---------- EXCERPT PROVIDED ----------
  • Coronary Artery Bypass Graft Surgery. This is a surgical procedure to route blood flow around a blockage or narrowing of an artery located on the heart. This procedure is considered in heart failure patients primarily when there is evidence of "hibernating" heart muscle that will exhibit improved function with restoration of normal blood flow. Improvements have resulted following bypass in such cases, however the inability to accurately identify suitable patients limits the applicability of the procedure.
  • Heart Restraint Devices. These are devices placed either inside or outside of the dilated heart which are intended to reduce the size of the enlarged heart, lower wall stress and improve cardiac function. The use of a device inside the heart involves surgeons removing sections of the heart thereby allowing the reduced heart to pump more effectively. In the alternative, outside-the-heart approaches involve a sock-like device that is designed to reduce the heart's size by physically pushing inwards on it. The first such device from Acorn, failed to meet its clinical study endpoint and the US Food and Drug Administration denied approval for this device.
  • Cell-Based Therapies. Currently at an early research stage, cell based therapies may ultimately provide a cure for the underlying myocardial dysfunction in CHF. We believe that viable cell based CHF therapies are at least a decade away.
----------
__REQUIREMENT 1__
In the heart failure treatment excerpt, what action did the US Food and Drug Administration take on the first heart restraint device from Acorn?
__REQUIREMENT 2__
Condense the paragraph of the heart failure treatment excerpt that begins "Heart Restraint Devices" into a short bulleted list that keeps its main facts.
__REQUIREMENT 3__
Carry on the heart failure treatment excerpt, starting right after its final sentence.
The data after this point is separate material and is unrelated to the heart failure treatment excerpt.
---------- DATA SHOWN ----------
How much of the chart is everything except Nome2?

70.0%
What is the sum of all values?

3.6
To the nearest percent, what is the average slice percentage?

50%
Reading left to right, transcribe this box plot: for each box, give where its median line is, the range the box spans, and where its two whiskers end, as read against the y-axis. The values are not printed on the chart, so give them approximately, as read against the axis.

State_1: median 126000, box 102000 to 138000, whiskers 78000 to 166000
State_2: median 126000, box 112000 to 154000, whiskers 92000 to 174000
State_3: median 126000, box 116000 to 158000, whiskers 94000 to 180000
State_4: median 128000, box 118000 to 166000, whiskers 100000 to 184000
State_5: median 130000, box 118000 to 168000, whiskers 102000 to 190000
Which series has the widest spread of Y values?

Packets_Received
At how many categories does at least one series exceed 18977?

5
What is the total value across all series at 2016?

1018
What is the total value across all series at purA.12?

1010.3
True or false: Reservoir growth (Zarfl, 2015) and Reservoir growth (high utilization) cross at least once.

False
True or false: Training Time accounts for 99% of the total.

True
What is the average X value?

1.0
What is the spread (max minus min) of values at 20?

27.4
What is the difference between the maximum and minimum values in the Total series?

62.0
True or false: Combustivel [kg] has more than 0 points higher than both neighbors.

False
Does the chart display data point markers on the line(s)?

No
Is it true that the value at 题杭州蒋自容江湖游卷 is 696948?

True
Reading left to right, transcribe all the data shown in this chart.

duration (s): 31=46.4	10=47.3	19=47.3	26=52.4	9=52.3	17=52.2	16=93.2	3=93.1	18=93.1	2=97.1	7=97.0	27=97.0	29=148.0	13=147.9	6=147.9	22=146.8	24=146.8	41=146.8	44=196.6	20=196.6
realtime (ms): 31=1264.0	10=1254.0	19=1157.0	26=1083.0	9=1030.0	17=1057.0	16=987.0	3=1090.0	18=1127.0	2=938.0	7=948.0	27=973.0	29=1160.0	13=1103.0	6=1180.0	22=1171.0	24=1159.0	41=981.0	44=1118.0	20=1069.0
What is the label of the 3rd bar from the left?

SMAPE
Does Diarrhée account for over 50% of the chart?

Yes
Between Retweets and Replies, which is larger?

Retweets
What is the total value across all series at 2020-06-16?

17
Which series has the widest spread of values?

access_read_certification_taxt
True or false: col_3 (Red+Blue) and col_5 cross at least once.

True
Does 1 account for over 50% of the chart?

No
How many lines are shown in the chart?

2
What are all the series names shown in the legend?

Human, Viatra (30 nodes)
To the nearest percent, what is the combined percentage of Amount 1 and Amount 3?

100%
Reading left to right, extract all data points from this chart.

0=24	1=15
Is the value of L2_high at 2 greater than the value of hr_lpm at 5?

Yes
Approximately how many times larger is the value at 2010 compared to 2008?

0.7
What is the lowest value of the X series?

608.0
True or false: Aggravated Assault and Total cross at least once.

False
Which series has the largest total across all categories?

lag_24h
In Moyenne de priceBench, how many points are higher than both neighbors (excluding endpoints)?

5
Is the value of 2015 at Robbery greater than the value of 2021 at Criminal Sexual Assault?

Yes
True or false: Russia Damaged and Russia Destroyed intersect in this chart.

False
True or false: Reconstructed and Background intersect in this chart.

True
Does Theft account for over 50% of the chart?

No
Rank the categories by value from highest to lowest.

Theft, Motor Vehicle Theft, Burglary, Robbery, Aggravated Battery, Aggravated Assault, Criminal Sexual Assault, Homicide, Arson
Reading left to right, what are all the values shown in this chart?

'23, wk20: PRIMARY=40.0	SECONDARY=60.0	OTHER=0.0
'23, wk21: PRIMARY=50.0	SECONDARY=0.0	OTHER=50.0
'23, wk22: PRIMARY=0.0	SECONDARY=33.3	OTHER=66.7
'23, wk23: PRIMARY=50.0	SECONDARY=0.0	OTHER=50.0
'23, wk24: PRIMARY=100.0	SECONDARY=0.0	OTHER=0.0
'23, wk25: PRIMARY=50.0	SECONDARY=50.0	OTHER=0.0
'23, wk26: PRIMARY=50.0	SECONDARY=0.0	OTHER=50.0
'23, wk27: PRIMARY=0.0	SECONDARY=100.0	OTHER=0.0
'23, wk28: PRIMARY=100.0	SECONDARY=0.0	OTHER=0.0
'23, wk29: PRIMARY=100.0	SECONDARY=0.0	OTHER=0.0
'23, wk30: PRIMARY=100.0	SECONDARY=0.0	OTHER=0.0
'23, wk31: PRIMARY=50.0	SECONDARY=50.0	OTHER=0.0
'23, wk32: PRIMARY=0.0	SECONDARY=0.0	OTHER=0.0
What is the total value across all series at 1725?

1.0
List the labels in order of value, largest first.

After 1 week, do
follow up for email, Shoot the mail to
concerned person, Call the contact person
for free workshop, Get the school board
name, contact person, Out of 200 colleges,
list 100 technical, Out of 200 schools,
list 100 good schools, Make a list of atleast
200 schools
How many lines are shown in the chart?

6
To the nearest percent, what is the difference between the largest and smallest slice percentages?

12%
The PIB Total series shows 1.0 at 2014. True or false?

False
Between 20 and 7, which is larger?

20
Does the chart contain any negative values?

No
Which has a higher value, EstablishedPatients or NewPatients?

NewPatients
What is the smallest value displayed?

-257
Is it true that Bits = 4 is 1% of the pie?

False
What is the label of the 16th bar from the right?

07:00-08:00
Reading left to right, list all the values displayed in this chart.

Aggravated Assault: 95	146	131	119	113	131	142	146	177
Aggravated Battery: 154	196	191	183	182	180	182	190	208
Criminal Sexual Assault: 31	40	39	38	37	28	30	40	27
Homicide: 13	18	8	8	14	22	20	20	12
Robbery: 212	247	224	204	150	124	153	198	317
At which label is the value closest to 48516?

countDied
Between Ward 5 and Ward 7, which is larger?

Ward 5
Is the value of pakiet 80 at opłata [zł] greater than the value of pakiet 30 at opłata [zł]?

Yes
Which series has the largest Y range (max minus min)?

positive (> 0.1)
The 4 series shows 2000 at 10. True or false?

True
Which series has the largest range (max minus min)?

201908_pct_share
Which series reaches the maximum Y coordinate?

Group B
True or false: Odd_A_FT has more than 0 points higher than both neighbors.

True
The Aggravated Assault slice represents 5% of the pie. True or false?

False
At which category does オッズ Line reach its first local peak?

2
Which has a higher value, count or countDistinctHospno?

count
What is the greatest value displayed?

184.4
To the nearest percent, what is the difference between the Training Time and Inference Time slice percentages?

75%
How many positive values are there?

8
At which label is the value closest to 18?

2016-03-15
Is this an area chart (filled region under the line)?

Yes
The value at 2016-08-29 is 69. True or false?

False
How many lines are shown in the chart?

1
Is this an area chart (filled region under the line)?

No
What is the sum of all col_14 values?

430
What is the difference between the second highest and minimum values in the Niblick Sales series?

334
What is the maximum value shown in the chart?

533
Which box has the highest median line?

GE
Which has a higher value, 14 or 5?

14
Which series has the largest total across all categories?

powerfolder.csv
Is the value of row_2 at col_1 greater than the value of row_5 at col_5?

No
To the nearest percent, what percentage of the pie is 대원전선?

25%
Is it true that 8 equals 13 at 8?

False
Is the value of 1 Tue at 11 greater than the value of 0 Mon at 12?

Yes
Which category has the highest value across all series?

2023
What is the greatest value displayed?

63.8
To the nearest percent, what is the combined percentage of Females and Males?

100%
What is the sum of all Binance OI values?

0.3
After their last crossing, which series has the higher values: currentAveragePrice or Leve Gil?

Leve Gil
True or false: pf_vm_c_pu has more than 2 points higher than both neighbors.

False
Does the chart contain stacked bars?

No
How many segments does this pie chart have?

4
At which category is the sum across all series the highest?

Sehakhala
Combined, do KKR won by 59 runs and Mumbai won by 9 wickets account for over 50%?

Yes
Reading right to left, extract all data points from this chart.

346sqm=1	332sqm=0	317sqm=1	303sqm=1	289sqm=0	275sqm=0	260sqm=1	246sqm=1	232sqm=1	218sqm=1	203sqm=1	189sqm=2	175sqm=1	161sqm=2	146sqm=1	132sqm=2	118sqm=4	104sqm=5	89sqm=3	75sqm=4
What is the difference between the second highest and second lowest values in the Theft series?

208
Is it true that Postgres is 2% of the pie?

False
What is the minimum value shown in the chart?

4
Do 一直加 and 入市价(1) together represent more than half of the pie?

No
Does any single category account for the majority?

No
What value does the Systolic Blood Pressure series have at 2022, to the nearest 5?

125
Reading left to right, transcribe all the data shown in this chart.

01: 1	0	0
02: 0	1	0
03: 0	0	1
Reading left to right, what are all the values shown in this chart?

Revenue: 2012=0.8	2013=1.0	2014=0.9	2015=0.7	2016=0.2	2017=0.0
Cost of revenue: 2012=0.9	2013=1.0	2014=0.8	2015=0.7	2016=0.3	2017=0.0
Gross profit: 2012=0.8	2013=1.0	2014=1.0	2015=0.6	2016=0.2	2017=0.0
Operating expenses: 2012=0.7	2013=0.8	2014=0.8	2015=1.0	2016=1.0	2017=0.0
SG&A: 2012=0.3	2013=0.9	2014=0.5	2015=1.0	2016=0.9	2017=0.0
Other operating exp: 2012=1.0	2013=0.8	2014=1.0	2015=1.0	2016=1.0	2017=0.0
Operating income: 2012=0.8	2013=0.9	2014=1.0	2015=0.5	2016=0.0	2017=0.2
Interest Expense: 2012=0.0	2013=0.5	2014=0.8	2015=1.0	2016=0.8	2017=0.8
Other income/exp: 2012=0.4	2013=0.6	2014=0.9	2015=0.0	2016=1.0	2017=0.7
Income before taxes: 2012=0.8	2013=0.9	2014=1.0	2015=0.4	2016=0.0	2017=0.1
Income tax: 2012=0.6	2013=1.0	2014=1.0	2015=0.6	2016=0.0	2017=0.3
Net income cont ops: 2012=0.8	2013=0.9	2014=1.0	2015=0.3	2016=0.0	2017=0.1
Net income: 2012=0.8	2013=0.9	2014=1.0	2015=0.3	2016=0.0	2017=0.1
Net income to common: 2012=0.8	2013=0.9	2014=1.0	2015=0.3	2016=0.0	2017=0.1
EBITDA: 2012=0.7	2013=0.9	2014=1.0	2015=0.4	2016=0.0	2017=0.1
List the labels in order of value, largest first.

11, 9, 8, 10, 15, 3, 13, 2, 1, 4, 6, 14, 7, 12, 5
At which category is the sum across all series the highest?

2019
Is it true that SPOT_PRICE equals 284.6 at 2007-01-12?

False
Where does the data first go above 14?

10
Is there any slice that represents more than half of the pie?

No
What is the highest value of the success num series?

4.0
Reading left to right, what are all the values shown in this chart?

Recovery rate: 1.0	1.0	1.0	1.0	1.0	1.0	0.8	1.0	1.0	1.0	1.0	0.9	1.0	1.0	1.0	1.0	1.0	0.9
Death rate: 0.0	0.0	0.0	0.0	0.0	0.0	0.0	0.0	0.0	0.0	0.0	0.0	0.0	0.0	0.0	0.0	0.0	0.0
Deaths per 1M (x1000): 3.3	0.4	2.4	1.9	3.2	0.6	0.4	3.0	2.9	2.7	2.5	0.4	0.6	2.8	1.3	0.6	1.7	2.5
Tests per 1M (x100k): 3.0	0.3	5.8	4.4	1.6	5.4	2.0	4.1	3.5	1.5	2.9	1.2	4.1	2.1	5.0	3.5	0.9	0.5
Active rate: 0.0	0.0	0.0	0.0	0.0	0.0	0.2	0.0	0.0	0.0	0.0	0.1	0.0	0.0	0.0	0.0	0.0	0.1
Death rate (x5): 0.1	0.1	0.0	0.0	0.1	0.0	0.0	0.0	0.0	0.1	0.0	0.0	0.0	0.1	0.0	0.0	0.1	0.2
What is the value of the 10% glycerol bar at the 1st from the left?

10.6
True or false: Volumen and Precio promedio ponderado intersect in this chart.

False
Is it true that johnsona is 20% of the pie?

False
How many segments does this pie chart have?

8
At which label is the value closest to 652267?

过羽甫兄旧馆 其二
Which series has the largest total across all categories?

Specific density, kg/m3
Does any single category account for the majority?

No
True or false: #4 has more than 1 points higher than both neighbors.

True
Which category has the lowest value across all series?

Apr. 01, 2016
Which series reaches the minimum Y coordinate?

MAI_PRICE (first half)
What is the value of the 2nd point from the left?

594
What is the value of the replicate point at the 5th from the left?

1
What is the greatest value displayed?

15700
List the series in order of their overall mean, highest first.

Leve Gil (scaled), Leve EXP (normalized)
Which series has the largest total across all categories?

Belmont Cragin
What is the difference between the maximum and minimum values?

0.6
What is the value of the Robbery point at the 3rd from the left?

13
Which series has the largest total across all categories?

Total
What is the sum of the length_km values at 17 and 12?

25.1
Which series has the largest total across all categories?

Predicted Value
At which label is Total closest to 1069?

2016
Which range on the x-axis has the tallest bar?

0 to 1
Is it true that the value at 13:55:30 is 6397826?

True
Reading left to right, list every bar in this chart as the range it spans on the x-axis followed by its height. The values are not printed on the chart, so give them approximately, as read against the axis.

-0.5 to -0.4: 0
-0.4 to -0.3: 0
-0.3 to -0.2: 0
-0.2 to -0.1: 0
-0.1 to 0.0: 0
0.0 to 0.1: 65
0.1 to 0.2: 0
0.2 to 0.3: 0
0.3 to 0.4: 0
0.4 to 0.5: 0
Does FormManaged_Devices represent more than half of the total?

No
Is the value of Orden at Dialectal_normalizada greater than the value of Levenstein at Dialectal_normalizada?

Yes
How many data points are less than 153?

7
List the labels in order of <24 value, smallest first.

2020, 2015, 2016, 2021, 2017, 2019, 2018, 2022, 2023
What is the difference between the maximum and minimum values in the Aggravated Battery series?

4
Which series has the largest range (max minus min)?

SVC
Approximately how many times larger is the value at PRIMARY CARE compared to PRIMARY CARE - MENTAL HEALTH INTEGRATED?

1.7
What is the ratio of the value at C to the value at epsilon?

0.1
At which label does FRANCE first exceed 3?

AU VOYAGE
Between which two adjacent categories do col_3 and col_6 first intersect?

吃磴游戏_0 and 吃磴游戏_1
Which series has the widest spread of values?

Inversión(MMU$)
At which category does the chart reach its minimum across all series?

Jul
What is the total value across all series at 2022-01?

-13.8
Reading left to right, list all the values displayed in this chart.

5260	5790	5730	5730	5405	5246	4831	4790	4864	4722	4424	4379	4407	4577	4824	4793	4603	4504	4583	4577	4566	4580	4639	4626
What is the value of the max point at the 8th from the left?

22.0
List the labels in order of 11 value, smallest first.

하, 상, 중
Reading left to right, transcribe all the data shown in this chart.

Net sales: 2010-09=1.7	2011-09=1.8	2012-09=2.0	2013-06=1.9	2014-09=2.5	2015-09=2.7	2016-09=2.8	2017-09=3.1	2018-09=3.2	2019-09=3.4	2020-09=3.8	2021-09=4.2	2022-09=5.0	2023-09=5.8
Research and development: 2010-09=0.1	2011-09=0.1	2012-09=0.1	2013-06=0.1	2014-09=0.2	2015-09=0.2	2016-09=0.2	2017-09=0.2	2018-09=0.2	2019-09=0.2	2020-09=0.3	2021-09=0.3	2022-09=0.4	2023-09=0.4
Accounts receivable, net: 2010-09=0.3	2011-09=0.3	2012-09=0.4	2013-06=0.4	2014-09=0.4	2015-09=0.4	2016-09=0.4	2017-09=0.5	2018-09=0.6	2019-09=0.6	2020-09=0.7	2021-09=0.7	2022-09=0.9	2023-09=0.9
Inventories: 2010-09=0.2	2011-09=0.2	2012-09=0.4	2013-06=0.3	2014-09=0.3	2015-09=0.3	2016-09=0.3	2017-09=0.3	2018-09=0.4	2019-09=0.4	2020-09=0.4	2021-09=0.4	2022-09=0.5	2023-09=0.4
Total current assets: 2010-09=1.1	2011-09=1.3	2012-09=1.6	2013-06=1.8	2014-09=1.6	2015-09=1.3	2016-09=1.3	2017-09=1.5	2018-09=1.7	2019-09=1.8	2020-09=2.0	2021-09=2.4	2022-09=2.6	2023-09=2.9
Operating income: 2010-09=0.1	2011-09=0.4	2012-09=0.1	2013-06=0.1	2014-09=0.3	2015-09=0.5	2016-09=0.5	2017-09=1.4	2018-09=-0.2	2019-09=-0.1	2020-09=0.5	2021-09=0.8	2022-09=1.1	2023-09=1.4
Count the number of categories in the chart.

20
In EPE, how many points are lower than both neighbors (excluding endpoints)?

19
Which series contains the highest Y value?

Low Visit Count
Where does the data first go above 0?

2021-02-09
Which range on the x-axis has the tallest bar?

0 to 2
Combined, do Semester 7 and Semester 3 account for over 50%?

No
----------
__ANSWER SECTION 1__
It denied approval for the device.

__ANSWER SECTION 2__
- Heart restraint devices are placed inside or outside the dilated heart to shrink it, lower wall stress, and improve cardiac function.
- With the inside approach, surgeons remove sections of the heart so the smaller heart pumps more effectively.
- The outside approach uses a sock-like device that pushes inward on the heart to reduce its size.
- Acorn's first such device failed to meet its clinical study endpoint, and the US Food and Drug Administration denied its approval.

__ANSWER SECTION 3__
  • Intra-aortic Balloon Pumps ("IABP"). IABPs have been in clinical use since the late 1960s and are inserted by a cardiologist or surgeon to reduce acute heart failure symptoms or improve cardiac output. A balloon-tipped catheter is placed in the aorta, where the balloon inflates and deflates in counter pulsation to the heart's natural contractions. Clinically, these pumps are used for temporary support in patients with acute reversible heart failure and are not perceived as a curative therapy for advanced heart failure.
  • Extra-aortic Balloon Pumps ("EABP"). These devices are applied to the external surface of the ascending aorta, with advantages of ease of surgical implantation and no contact with circulating blood. Several of these devices are in clinical trials. We believe these devices may not provide sufficient flow augmentation for patients in end-stage heart failure.
  • Total Artificial Heart ("TAH"). Similar to cardiac transplantation, a TAH is implanted to replace the patient's native heart. TAHs are large, mechanically complex devices. We believe they will be used in only a very minor subset of end-stage CHF patients.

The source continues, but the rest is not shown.